Segment Start: Task inputs
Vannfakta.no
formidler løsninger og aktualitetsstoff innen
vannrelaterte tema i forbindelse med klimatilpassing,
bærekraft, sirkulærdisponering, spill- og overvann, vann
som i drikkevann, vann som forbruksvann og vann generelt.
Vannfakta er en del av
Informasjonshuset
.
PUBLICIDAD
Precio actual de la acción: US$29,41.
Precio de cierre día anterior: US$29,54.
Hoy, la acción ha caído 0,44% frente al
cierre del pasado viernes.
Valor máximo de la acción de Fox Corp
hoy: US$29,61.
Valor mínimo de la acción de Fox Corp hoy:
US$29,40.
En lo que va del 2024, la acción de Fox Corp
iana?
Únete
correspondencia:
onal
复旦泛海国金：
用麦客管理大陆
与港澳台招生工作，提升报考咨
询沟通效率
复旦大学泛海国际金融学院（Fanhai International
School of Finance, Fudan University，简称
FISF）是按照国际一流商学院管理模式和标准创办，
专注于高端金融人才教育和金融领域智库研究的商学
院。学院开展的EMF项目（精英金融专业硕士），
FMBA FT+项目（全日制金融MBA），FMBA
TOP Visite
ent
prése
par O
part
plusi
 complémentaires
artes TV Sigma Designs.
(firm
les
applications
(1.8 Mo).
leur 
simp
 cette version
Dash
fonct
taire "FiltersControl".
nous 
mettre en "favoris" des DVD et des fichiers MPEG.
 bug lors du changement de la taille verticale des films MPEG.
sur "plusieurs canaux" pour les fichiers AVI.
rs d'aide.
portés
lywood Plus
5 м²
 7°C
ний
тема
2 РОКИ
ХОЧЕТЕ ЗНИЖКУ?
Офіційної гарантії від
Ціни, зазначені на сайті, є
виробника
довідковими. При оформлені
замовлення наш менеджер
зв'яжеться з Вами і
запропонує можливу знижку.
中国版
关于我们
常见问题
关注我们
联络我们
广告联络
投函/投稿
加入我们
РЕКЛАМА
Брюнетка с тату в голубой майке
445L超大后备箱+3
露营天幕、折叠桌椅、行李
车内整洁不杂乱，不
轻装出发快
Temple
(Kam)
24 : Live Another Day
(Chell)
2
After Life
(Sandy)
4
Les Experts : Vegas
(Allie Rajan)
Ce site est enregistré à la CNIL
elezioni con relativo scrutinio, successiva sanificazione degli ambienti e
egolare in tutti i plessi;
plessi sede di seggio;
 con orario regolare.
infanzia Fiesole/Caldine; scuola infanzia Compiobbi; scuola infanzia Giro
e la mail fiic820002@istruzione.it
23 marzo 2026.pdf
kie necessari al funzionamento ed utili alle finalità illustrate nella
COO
Segment End: Task inputs
Segment Start: Task inputs
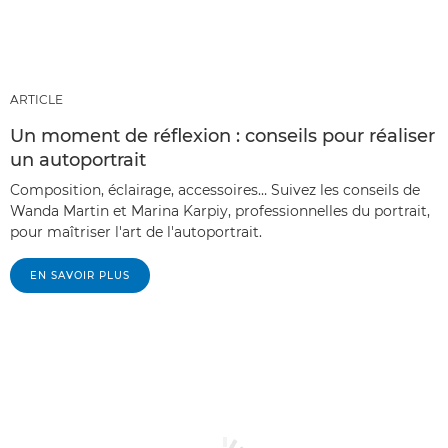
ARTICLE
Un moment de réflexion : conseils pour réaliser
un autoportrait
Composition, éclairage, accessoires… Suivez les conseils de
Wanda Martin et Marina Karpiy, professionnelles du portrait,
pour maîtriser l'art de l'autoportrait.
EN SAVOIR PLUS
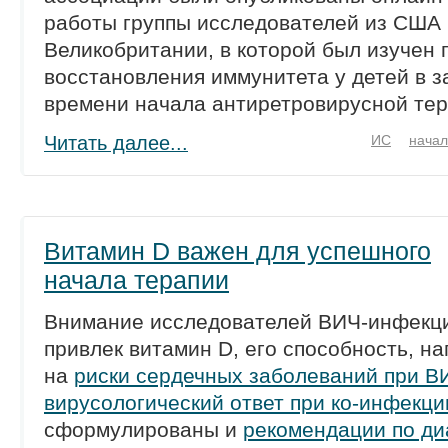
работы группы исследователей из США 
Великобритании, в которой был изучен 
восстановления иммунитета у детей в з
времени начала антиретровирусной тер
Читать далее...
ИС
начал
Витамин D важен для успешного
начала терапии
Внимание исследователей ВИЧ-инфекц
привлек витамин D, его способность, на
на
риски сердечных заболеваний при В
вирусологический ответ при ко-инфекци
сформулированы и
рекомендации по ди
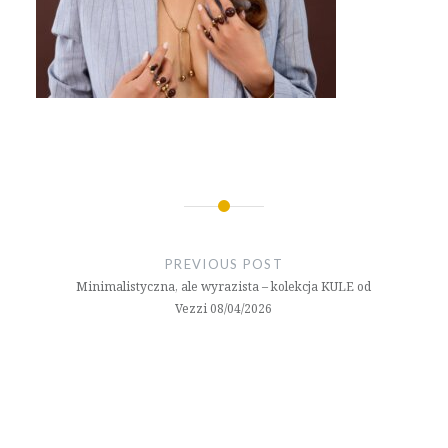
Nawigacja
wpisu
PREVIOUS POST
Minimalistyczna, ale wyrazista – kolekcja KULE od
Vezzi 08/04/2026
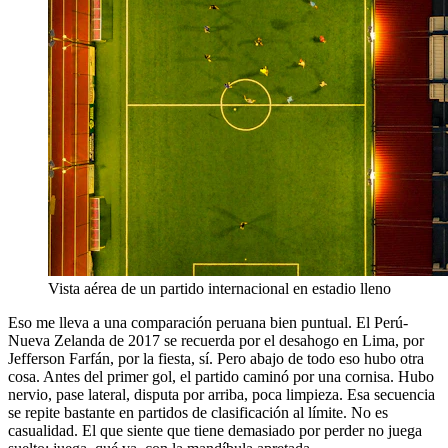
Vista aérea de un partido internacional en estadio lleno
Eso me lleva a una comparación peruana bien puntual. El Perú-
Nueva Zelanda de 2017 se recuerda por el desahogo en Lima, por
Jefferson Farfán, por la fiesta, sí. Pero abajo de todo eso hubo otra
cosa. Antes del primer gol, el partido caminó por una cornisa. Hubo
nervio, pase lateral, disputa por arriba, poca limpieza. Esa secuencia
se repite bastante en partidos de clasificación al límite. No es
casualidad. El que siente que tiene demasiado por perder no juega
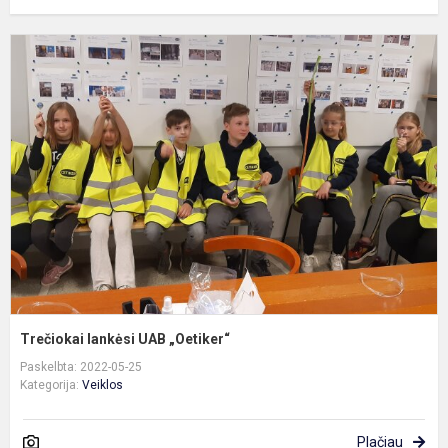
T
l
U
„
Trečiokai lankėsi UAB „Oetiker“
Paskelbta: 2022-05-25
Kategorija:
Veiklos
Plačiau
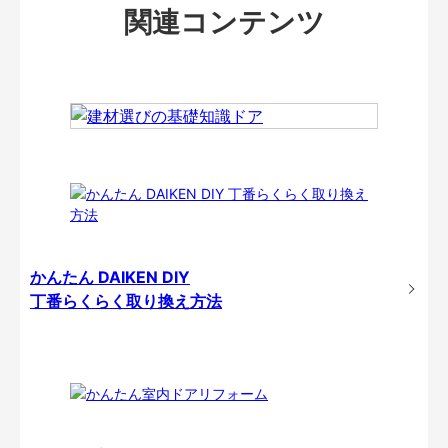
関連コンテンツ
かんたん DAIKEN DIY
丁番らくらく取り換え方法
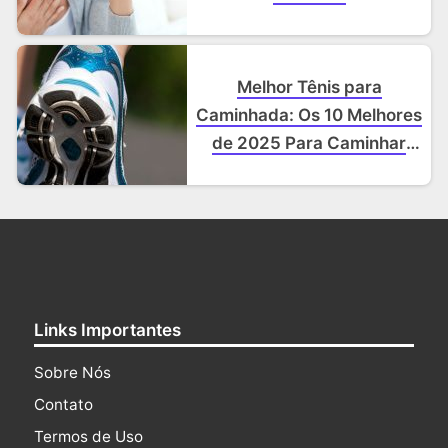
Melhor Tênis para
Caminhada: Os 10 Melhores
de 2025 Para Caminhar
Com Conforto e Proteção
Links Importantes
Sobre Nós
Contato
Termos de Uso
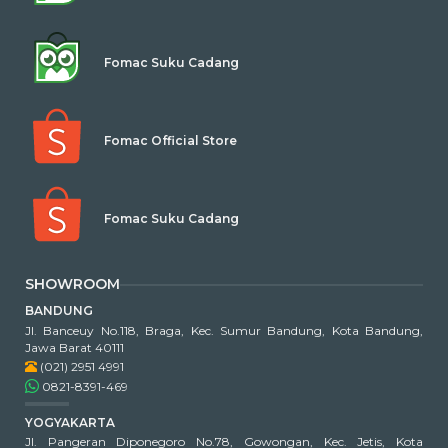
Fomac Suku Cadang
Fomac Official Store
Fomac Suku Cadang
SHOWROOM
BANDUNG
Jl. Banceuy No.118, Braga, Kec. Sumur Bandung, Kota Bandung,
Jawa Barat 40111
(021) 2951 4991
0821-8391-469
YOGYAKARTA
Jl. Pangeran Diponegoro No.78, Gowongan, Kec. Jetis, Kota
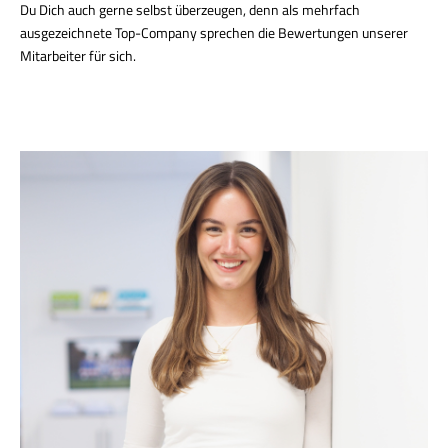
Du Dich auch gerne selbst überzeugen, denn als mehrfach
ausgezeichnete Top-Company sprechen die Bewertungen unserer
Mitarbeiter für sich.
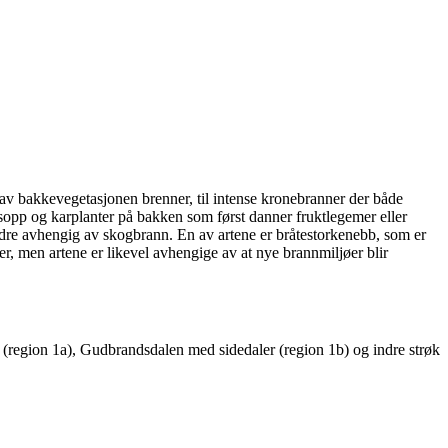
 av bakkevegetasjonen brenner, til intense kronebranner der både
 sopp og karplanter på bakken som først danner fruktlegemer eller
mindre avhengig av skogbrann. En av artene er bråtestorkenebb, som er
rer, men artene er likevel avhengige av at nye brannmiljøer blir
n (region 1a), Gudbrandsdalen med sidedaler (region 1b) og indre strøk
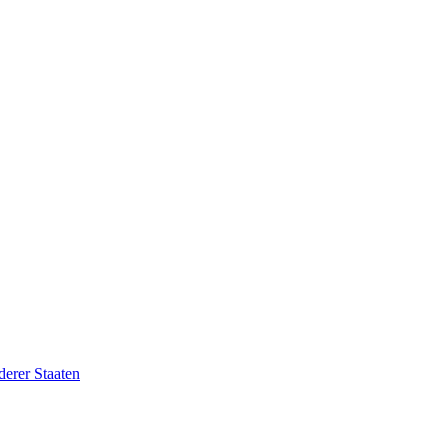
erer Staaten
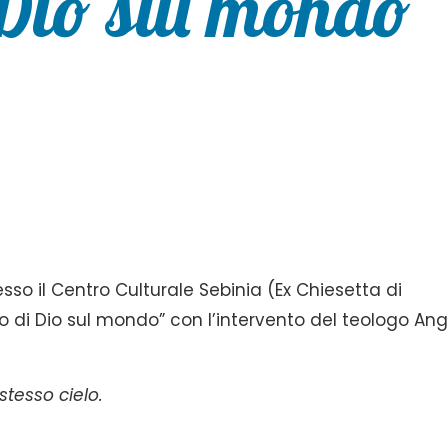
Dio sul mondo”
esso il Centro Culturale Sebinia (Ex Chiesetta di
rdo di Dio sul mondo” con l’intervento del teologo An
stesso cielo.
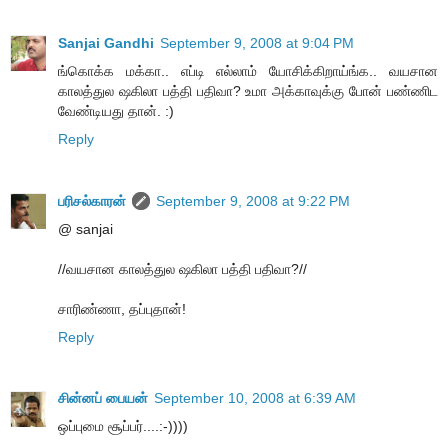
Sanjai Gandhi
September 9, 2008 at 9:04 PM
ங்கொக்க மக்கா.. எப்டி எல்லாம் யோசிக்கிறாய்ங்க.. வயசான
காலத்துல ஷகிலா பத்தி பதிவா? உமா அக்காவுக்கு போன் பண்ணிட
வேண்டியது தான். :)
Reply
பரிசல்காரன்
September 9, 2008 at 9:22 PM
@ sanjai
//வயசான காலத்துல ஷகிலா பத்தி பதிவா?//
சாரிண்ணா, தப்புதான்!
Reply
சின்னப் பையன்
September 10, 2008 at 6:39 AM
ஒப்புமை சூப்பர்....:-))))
Segment End: Task inputs
* The task *
Return the lines of the data verbatim, starting at the line that contains "Sanjai Gandhi" and ending after the line that contains "ஒப்புமை சூப்பர்....:-))))".

* Exercise response *
Sanjai Gandhi
September 9, 2008 at 9:04 PM
ங்கொக்க மக்கா.. எப்டி எல்லாம் யோசிக்கிறாய்ங்க.. வயசான
காலத்துல ஷகிலா பத்தி பதிவா? உமா அக்காவுக்கு போன் பண்ணிட
வேண்டியது தான். :)
Reply
பரிசல்காரன்
September 9, 2008 at 9:22 PM
@ sanjai
//வயசான காலத்துல ஷகிலா பத்தி பதிவா?//
சாரிண்ணா, தப்புதான்!
Reply
சின்னப் பையன்
September 10, 2008 at 6:39 AM
ஒப்புமை சூப்பர்....:-))))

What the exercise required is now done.